Дикая история дикого барина (сборник) (Шемякин) - страница 120

Тут Чезаре замешкался, не нашелся, что ответить. Всё зачарованно смотрел на окружающих, у него же его типология в башке намертво засела.

Пойдёмте купаться, предлагает внезапно Толстой. Пойдёмте нырять и плавать! Кто кого обгонит, тот и прав! Засмеялся в тишине.

Пошли плавать. Чезаре Толстого в воде догнать не мог. Толстой резал гладь мощными гребками своего ладного аристократического тела, то внезапно являя белое свое естество, то пеня волны загорелыми частями.

Жизнь-то вы не знаете, – это когда на берег уже вышли, говорит Толстой. Не понимаете её. Чезаре отдышаться пока не может. А туда же, говорит Толстой, хотите учить меня, кого мне карать, а кого нет. На основании ваших наблюдений за уродами. Да я тут годами… и то!

Давайте я вас подниму, внезапно предлагает Толстой. И поднимает гостя мощным взмахом хлеборобных писательских рук чуть ли не выше своей буйной головы. Чезаре в воздухе и обмяк, хоть и полицейского прошлого был человек. Вот она какая, жизнь, говорит Толстой, всё ещё держа Ломброзо в воздухе, вот она какая! Жалко, что вы её не знаете, конечно.

Когда Ломброзо уезжал от Льва Николаевича, Лев Николаевич вызвался его проводить, попутно сказав Софье Андреевне, что и она жизнь совсем не знает, не понимает её и боится.

Когда Ломброзо оглянулся в последний раз на толстовский дом, он увидел, как Софья Андреевна с изменившимся лицом идёт к пруду.

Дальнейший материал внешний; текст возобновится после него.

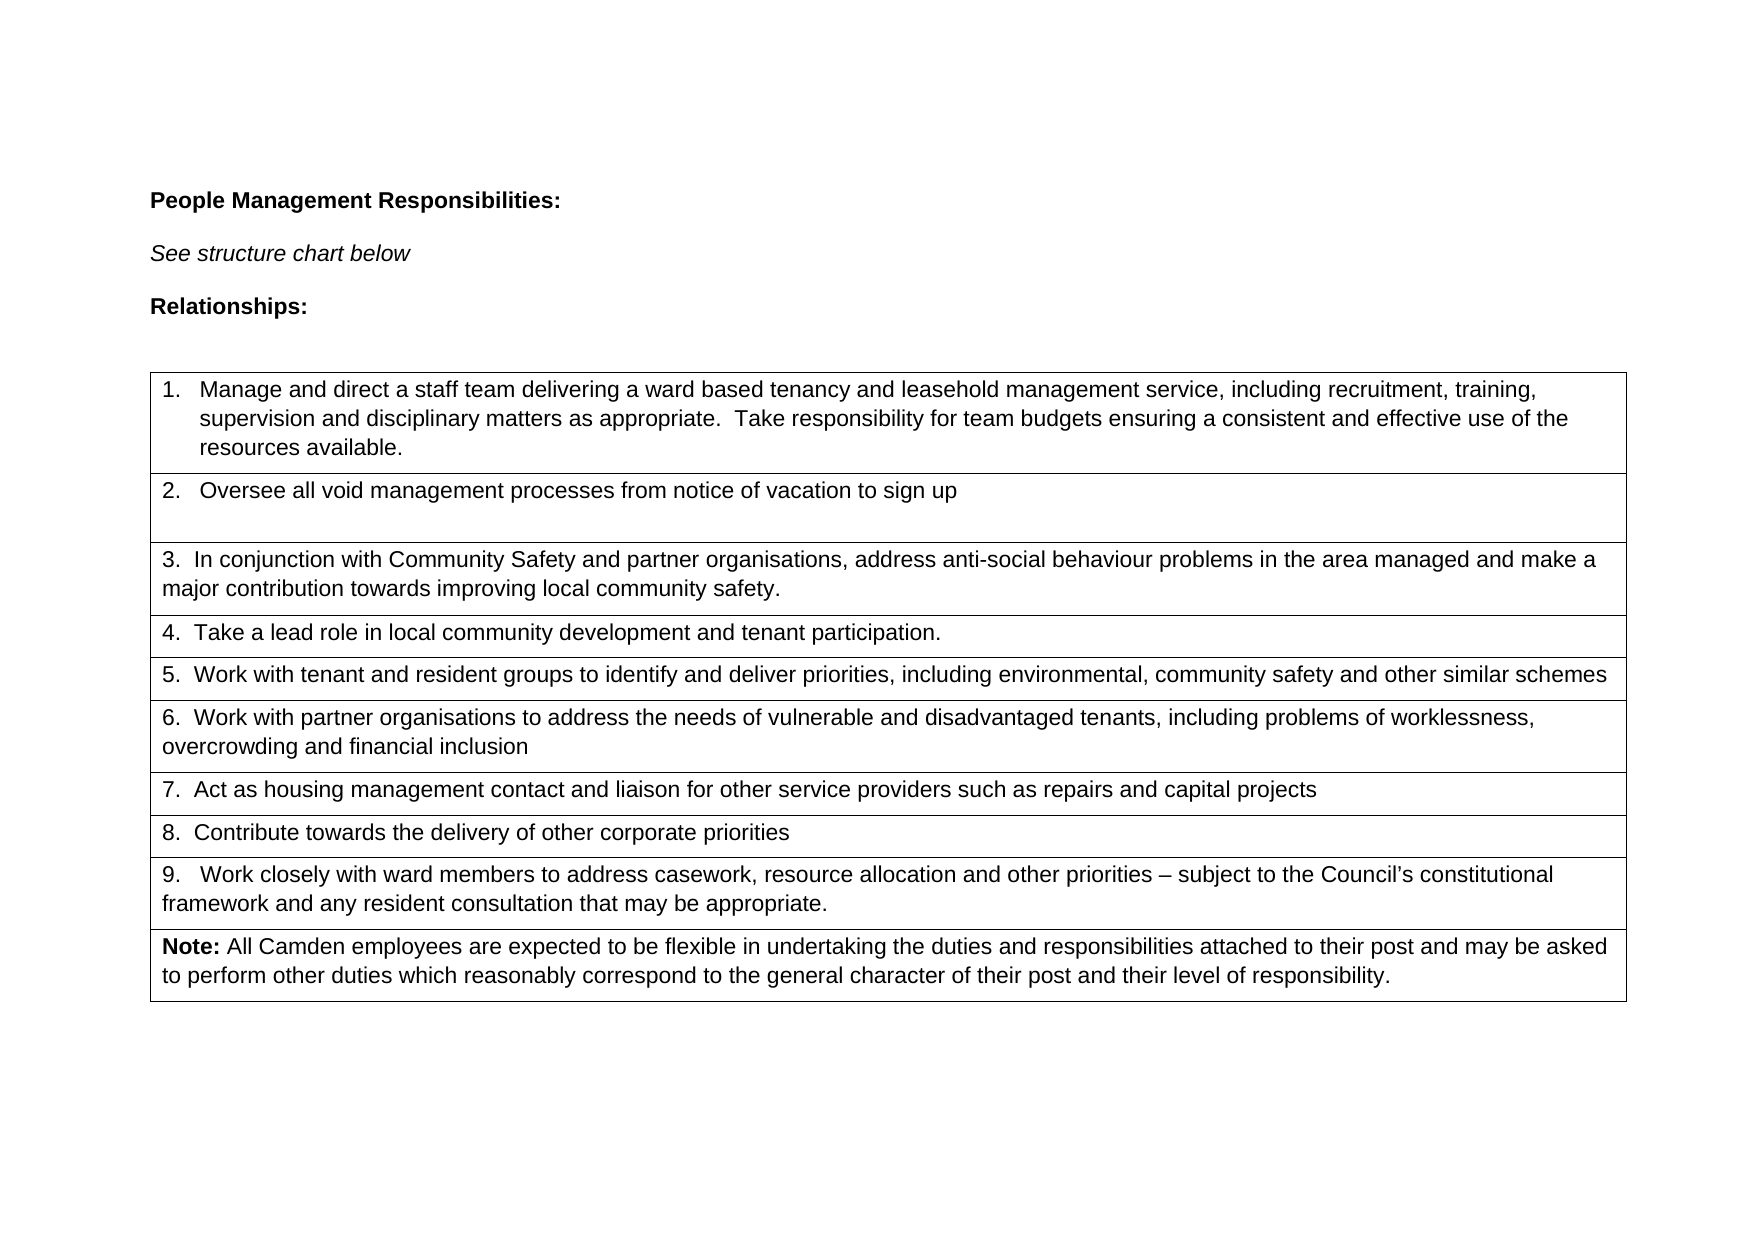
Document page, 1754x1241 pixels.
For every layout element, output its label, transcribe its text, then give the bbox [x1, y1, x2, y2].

Так как же нам жизнь-то понять? – услышал итальянец голос графа, который обнял его за плечо.

Это нон-фикшн.

Цитата:

«Ломброзо отнес писателя к больным гениям на основании его якобы болезненной наследственности, капризов и чудачеств в юности, его эпилептических припадков с галлюцинациями и раздражительности. Он планировал подтвердить эти догадки во время личной встречи с писателем. Однако увиденное в Ясной Поляне разубедило его. Хозяин предложил выкупаться; они поплыли, и вскоре Ломброзо начал отставать от Толстого. Выйдя на берег, он выразил удивление физической силой писателя, которому было почти семьдесят лет. В ответ тот, по словам Ломброзо, «протянул руку, оторвал меня от земли и поднял вверх, как щенка».

Позже их беседа зашла в тупик. Основатель криминальной антропологии был задет той безапелляционностью, с которой хозяин отверг его теорию о врожденном преступном типе. В свою очередь, у Толстого сложилось впечатление о госте как об «ограниченном и мало интересном болезненном старичке». Позже он говорил, что «никакой наследственности не верит». В романе «Воскресение» (1899), вышедшем через два года после визита Ломброзо, его теории объявлены далекими от жизни. Сам писатель заметил как-то в разговоре, что взгляд Ломброзо на преступность, «к счастью, провалился совсем, когда серьезная критика занялась им вплотную».